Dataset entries
==================================================

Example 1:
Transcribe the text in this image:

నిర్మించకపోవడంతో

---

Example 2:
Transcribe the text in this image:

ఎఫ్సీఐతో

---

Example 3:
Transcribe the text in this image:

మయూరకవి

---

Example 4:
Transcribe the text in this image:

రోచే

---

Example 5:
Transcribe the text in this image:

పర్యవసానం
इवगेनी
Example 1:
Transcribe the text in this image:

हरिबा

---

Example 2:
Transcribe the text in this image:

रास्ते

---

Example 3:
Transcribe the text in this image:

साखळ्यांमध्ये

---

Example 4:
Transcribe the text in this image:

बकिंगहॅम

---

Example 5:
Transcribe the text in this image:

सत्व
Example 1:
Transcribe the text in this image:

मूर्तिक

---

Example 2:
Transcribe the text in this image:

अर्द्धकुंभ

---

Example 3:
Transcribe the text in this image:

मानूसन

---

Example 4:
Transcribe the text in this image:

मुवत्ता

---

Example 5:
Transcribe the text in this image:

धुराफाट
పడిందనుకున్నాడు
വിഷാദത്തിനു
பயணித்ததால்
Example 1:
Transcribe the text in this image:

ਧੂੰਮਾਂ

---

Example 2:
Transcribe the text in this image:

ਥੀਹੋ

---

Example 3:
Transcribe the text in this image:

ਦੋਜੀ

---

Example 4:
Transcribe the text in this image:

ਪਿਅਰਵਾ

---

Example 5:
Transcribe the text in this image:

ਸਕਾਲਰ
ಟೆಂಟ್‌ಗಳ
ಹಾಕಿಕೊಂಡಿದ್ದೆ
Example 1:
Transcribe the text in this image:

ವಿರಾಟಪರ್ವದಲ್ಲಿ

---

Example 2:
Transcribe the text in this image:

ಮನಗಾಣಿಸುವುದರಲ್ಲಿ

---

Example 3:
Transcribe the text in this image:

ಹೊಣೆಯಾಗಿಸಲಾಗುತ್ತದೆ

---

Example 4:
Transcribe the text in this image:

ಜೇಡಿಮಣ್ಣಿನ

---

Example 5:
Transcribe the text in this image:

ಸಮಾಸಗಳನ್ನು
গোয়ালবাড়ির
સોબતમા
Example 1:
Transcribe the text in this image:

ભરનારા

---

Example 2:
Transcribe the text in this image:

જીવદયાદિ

==================================================

Arrange all of the lines above into a numbered list, omitting the blank ones.

▶ Response for this exercise:
1. Example 1:
2. Transcribe the text in this image:
3. నిర్మించకపోవడంతో
4. ---
5. Example 2:
6. Transcribe the text in this image:
7. ఎఫ్సీఐతో
8. ---
9. Example 3:
10. Transcribe the text in this image:
11. మయూరకవి
12. ---
13. Example 4:
14. Transcribe the text in this image:
15. రోచే
16. ---
17. Example 5:
18. Transcribe the text in this image:
19. పర్యవసానం
20. इवगेनी
21. Example 1:
22. Transcribe the text in this image:
23. हरिबा
24. ---
25. Example 2:
26. Transcribe the text in this image:
27. रास्ते
28. ---
29. Example 3:
30. Transcribe the text in this image:
31. साखळ्यांमध्ये
32. ---
33. Example 4:
34. Transcribe the text in this image:
35. बकिंगहॅम
36. ---
37. Example 5:
38. Transcribe the text in this image:
39. सत्व
40. Example 1:
41. Transcribe the text in this image:
42. मूर्तिक
43. ---
44. Example 2:
45. Transcribe the text in this image:
46. अर्द्धकुंभ
47. ---
48. Example 3:
49. Transcribe the text in this image:
50. मानूसन
51. ---
52. Example 4:
53. Transcribe the text in this image:
54. मुवत्ता
55. ---
56. Example 5:
57. Transcribe the text in this image:
58. धुराफाट
59. పడిందనుకున్నాడు
60. വിഷാദത്തിനു
61. பயணித்ததால்
62. Example 1:
63. Transcribe the text in this image:
64. ਧੂੰਮਾਂ
65. ---
66. Example 2:
67. Transcribe the text in this image:
68. ਥੀਹੋ
69. ---
70. Example 3:
71. Transcribe the text in this image:
72. ਦੋਜੀ
73. ---
74. Example 4:
75. Transcribe the text in this image:
76. ਪਿਅਰਵਾ
77. ---
78. Example 5:
79. Transcribe the text in this image:
80. ਸਕਾਲਰ
81. ಟೆಂಟ್‌ಗಳ
82. ಹಾಕಿಕೊಂಡಿದ್ದೆ
83. Example 1:
84. Transcribe the text in this image:
85. ವಿರಾಟಪರ್ವದಲ್ಲಿ
86. ---
87. Example 2:
88. Transcribe the text in this image:
89. ಮನಗಾಣಿಸುವುದರಲ್ಲಿ
90. ---
91. Example 3:
92. Transcribe the text in this image:
93. ಹೊಣೆಯಾಗಿಸಲಾಗುತ್ತದೆ
94. ---
95. Example 4:
96. Transcribe the text in this image:
97. ಜೇಡಿಮಣ್ಣಿನ
98. ---
99. Example 5:
100. Transcribe the text in this image:
101. ಸಮಾಸಗಳನ್ನು
102. গোয়ালবাড়ির
103. સોબતમા
104. Example 1:
105. Transcribe the text in this image:
106. ભરનારા
107. ---
108. Example 2:
109. Transcribe the text in this image:
110. જીવદયાદિ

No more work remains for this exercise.